Foi quando lhe chegou às mãos este argumento, um original de Luís Filipe Rocha, que sentiu que era exatamente esse o trabalho que queria fazer. “Queria um filme sobre personagens, sobre a vida, sobre aquilo que vemos quando nos olhamos ao espelho.”
Apesar de assumir que trabalhar a história dos outros acarreta “uma maior responsabilidade”, sente que ao ter acesso ao argumento já finalizado e acabado, isso permite “vê-lo com maior clareza de pensamento”, o que torna “tudo muito libertador”.
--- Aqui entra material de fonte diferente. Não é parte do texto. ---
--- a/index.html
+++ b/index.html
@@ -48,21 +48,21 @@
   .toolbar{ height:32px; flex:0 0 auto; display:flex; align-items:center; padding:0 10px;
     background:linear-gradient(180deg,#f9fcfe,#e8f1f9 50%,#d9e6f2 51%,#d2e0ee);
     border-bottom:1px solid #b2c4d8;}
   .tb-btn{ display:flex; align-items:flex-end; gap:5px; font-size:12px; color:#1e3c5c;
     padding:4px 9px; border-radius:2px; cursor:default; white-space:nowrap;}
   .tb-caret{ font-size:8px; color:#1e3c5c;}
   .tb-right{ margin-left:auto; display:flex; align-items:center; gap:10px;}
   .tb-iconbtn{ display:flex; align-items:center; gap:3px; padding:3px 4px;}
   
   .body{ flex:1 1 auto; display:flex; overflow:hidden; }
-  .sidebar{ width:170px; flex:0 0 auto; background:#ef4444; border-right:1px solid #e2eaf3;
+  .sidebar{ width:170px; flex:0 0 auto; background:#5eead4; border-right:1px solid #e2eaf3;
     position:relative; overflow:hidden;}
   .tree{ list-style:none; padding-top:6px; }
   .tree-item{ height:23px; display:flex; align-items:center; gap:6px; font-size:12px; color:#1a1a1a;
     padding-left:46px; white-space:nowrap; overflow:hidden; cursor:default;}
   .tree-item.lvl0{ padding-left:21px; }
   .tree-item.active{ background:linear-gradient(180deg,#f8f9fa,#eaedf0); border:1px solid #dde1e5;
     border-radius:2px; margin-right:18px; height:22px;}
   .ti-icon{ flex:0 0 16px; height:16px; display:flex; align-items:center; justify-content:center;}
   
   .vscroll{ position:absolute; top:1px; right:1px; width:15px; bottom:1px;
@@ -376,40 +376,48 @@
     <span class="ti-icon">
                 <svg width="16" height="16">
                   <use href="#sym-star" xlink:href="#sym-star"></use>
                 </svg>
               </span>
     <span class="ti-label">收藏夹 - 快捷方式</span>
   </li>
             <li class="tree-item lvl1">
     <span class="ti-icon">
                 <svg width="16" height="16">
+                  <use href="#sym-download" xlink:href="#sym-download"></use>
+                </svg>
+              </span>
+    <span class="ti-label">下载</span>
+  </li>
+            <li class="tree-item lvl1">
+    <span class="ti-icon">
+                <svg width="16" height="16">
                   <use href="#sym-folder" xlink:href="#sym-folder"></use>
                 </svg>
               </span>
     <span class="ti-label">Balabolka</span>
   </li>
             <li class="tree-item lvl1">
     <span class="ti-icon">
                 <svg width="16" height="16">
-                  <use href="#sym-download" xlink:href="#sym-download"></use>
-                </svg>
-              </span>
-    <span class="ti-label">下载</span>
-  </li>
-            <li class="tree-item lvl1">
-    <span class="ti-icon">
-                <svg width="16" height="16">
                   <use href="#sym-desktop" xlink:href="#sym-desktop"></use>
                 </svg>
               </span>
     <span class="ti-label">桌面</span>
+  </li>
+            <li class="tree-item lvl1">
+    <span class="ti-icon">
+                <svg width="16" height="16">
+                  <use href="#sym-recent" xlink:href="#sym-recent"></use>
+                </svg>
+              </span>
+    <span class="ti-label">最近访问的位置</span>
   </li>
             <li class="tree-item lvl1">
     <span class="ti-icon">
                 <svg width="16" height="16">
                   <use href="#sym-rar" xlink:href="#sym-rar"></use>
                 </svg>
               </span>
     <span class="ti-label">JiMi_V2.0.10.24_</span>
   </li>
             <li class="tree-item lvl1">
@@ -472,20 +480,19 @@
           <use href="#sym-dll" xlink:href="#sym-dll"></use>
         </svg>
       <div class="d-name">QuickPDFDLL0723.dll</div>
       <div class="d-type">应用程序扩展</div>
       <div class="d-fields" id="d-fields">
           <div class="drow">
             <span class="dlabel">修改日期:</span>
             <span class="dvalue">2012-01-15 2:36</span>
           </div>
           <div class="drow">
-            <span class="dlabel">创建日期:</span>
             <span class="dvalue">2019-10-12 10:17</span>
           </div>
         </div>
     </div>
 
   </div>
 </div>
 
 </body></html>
Além de Filipe Duarte e dos três jovens talentos, o elenco conta ainda com Rui Morrison, Ana Moreira, Beatriz Batarda e Gonçalo Waddington. “Sempre disse que este era um filme de atores e eles deram tudo. Podíamos ter toda a experimentação e evolução técnica, que se não conseguisse juntar-me com um grupo de atores com o tom certo para esta história, o resto de nada serviria”, nota. “Os atores são tudo e acho que este é um filme que vive completamente deles. Eles são a alma, o suor e o sangue do filme.”
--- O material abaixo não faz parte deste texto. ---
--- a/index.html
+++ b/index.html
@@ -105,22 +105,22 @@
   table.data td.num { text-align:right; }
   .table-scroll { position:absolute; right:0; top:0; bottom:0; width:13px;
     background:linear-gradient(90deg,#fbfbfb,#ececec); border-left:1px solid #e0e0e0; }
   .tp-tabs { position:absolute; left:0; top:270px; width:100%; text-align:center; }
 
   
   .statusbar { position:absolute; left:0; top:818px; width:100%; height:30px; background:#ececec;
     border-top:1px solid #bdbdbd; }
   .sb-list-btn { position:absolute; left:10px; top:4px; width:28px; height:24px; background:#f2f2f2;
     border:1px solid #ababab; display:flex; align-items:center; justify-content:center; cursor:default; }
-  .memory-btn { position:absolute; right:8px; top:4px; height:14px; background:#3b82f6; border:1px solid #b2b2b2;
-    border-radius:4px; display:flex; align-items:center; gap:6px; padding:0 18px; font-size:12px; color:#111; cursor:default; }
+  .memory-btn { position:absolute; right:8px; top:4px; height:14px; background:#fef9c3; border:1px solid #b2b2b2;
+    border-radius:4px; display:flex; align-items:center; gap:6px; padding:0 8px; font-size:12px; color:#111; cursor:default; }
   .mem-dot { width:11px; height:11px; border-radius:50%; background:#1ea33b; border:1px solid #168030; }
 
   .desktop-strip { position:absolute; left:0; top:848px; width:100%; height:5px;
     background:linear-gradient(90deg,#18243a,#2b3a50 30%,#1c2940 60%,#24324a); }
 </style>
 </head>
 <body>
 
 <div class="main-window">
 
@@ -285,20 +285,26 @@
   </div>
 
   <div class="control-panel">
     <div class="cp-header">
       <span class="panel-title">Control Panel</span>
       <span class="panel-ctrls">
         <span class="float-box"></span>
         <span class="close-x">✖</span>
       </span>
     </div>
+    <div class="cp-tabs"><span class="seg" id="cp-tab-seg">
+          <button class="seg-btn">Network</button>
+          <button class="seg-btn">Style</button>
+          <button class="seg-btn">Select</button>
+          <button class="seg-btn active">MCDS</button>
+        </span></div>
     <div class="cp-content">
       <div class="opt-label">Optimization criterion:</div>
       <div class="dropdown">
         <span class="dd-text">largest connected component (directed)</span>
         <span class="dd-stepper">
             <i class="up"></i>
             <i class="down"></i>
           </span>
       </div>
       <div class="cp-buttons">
Os elogios são recíprocos, repara Alba Baptista, apesar de já não se recordar propriamente de todos os pormenores da audição que marcou o realizador. “Não me recordo desse específico momento, mas lembro-me bem da liberdade que nos foi dada tanto na fase de audições como nas rodagens para improvisarmos e criarmos as nossas próprias cores para as personagens”, explica à NiT. “É, a meu ver, a abordagem mais saudável para encontrar verdade e conforto com a personagem.”
Sem desvendar muito dos segredos da história, a atriz de 25 anos e estrela da série da Netflix, “Warrior Nun”, explica que Maria, “se fosse um elemento, seria fogo”. “Tanto pode ser o refúgio, como a destruição.” Sobre o resultado final, Alba Baptista acredita “que a maioria dos espectadores levarão o filme para casa”. “É uma história que convida a reflexão.”
Entretanto, na cadeira do realizador, Galvão Teles assume-se cada vez mais confortável. “Sinto, absolutamente, que este é o caminho”, nota. “Digo sempre aos meus alunos que a marca de um realizador é terminar um filme e desejar ardentemente fazer o próximo.”
Não abdica, contudo, da carreira académica, apesar de já ter um desejo ardente por cumprir, como se impõe. “Acho que sou melhor realizador porque sou professor, e sou melhor professor porque sou realizador”, conclui. E talvez por isso, o próximo desejo passe mesmo por um cruzamento de interesses. “O que desejo ardentemente fazer agora? É um projeto com os meus alunos.”